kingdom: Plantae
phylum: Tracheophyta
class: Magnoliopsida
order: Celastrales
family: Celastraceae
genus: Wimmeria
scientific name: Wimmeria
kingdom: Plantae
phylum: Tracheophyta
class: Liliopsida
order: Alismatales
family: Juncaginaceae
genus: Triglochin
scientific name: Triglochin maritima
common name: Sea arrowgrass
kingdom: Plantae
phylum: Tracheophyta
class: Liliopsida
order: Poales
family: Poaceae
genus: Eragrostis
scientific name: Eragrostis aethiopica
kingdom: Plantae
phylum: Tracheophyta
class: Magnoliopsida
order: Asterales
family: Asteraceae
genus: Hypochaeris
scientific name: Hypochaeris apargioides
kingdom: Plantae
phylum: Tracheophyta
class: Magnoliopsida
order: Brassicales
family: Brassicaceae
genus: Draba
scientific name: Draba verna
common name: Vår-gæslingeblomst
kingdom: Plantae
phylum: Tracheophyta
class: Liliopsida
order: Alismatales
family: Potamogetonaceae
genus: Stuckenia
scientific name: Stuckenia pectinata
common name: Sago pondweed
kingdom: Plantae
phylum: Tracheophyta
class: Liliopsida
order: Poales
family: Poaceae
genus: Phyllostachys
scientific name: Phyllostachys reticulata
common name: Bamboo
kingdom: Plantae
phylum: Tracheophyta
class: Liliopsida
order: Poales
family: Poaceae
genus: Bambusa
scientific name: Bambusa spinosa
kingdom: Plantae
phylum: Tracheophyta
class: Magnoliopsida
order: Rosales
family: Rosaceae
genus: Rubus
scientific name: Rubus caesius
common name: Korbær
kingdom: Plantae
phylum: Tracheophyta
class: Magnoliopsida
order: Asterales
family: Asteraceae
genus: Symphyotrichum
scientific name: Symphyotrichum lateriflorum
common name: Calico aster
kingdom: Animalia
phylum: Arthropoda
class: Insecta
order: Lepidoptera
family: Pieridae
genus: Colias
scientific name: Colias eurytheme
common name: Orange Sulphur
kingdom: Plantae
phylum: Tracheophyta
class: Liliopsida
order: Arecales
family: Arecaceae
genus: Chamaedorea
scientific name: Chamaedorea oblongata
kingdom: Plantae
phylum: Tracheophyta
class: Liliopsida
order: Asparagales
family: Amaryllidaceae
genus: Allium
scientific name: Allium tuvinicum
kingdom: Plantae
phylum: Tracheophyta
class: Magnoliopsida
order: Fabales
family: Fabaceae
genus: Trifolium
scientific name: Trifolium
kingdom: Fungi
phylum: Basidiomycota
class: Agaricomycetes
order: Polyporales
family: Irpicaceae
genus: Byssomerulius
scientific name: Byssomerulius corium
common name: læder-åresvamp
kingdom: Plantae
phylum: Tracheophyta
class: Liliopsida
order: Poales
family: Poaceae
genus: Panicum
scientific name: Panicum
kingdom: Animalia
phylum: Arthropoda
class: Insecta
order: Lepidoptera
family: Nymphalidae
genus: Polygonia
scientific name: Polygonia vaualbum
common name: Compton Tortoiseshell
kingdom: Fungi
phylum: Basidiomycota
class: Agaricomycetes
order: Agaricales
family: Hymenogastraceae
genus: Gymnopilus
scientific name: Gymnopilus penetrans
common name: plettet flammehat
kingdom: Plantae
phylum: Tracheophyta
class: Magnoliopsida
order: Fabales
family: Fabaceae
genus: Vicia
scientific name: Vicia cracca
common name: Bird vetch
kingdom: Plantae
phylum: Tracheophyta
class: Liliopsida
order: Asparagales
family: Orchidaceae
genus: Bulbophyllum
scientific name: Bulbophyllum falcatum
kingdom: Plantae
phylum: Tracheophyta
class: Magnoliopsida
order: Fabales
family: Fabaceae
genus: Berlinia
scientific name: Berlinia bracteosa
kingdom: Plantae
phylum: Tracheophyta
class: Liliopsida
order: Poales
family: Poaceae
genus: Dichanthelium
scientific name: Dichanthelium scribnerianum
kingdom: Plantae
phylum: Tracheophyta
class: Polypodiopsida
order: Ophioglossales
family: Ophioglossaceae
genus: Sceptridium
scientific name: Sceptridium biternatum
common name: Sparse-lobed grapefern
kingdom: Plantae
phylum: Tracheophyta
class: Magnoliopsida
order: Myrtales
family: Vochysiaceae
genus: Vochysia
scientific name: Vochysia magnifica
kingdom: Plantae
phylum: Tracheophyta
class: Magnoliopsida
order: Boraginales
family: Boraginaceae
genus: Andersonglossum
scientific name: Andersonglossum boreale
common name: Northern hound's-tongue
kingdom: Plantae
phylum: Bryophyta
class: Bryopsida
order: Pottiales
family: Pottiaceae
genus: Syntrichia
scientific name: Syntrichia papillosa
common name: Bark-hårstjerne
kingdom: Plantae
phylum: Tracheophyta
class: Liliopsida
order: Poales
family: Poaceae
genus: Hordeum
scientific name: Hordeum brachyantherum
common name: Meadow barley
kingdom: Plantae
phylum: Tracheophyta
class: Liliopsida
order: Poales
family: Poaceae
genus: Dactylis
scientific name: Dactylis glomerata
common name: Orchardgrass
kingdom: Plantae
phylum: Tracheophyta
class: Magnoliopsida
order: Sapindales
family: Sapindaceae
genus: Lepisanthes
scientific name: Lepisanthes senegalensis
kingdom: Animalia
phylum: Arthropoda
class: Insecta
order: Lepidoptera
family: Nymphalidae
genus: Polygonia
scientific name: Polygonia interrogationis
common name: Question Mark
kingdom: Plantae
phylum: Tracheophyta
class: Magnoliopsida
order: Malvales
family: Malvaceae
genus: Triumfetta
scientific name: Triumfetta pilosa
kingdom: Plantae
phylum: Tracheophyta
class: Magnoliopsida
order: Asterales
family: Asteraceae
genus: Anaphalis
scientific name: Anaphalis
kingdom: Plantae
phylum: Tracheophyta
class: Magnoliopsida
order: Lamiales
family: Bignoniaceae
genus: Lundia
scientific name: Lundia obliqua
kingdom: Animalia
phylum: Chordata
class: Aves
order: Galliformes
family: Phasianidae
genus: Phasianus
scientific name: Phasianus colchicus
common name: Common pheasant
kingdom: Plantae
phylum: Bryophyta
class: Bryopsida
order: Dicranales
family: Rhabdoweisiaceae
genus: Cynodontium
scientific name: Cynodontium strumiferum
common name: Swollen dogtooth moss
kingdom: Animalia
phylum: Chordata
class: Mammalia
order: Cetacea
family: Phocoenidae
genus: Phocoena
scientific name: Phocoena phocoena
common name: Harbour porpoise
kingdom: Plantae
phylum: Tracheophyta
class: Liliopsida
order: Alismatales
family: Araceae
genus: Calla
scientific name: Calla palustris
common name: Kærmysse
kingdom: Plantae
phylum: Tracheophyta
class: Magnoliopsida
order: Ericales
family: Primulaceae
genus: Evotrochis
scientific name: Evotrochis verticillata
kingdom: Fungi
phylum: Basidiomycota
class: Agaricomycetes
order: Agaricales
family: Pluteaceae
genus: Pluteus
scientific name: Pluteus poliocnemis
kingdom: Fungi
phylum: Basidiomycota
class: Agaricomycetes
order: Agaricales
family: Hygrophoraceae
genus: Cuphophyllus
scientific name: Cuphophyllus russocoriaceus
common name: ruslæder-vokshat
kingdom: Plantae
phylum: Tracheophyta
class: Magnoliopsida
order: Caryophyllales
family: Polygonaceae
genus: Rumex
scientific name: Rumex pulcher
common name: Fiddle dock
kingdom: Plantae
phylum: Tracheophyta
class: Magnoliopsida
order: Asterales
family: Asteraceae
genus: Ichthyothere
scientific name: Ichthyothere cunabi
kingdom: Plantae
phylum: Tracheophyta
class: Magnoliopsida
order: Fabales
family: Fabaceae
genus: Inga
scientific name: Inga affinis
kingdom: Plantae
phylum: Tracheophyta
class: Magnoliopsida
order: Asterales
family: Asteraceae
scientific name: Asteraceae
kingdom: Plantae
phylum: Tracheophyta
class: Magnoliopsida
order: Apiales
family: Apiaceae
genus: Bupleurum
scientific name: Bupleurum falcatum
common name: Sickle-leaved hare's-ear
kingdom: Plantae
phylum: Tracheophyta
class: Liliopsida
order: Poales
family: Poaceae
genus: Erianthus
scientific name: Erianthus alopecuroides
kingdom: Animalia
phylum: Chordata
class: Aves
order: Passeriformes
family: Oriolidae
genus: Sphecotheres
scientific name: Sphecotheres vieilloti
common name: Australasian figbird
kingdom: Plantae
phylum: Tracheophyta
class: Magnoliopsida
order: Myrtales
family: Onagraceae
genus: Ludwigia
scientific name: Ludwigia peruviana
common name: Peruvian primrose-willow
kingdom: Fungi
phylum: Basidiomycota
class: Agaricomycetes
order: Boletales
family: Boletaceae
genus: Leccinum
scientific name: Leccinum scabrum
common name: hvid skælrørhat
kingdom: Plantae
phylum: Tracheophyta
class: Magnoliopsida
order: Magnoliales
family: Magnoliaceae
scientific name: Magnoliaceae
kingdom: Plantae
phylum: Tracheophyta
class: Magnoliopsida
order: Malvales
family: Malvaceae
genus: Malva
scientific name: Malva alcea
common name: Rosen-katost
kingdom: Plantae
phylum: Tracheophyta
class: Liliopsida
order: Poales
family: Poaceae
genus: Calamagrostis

· · · ·

### Aim of the exercise
Copy the entries above word for word, from their first line through the line containing "genus: Phyllostachys". Include that line.

### Exercise answer
kingdom: Plantae
phylum: Tracheophyta
class: Magnoliopsida
order: Celastrales
family: Celastraceae
genus: Wimmeria
scientific name: Wimmeria
kingdom: Plantae
phylum: Tracheophyta
class: Liliopsida
order: Alismatales
family: Juncaginaceae
genus: Triglochin
scientific name: Triglochin maritima
common name: Sea arrowgrass
kingdom: Plantae
phylum: Tracheophyta
class: Liliopsida
order: Poales
family: Poaceae
genus: Eragrostis
scientific name: Eragrostis aethiopica
kingdom: Plantae
phylum: Tracheophyta
class: Magnoliopsida
order: Asterales
family: Asteraceae
genus: Hypochaeris
scientific name: Hypochaeris apargioides
kingdom: Plantae
phylum: Tracheophyta
class: Magnoliopsida
order: Brassicales
family: Brassicaceae
genus: Draba
scientific name: Draba verna
common name: Vår-gæslingeblomst
kingdom: Plantae
phylum: Tracheophyta
class: Liliopsida
order: Alismatales
family: Potamogetonaceae
genus: Stuckenia
scientific name: Stuckenia pectinata
common name: Sago pondweed
kingdom: Plantae
phylum: Tracheophyta
class: Liliopsida
order: Poales
family: Poaceae
genus: Phyllostachys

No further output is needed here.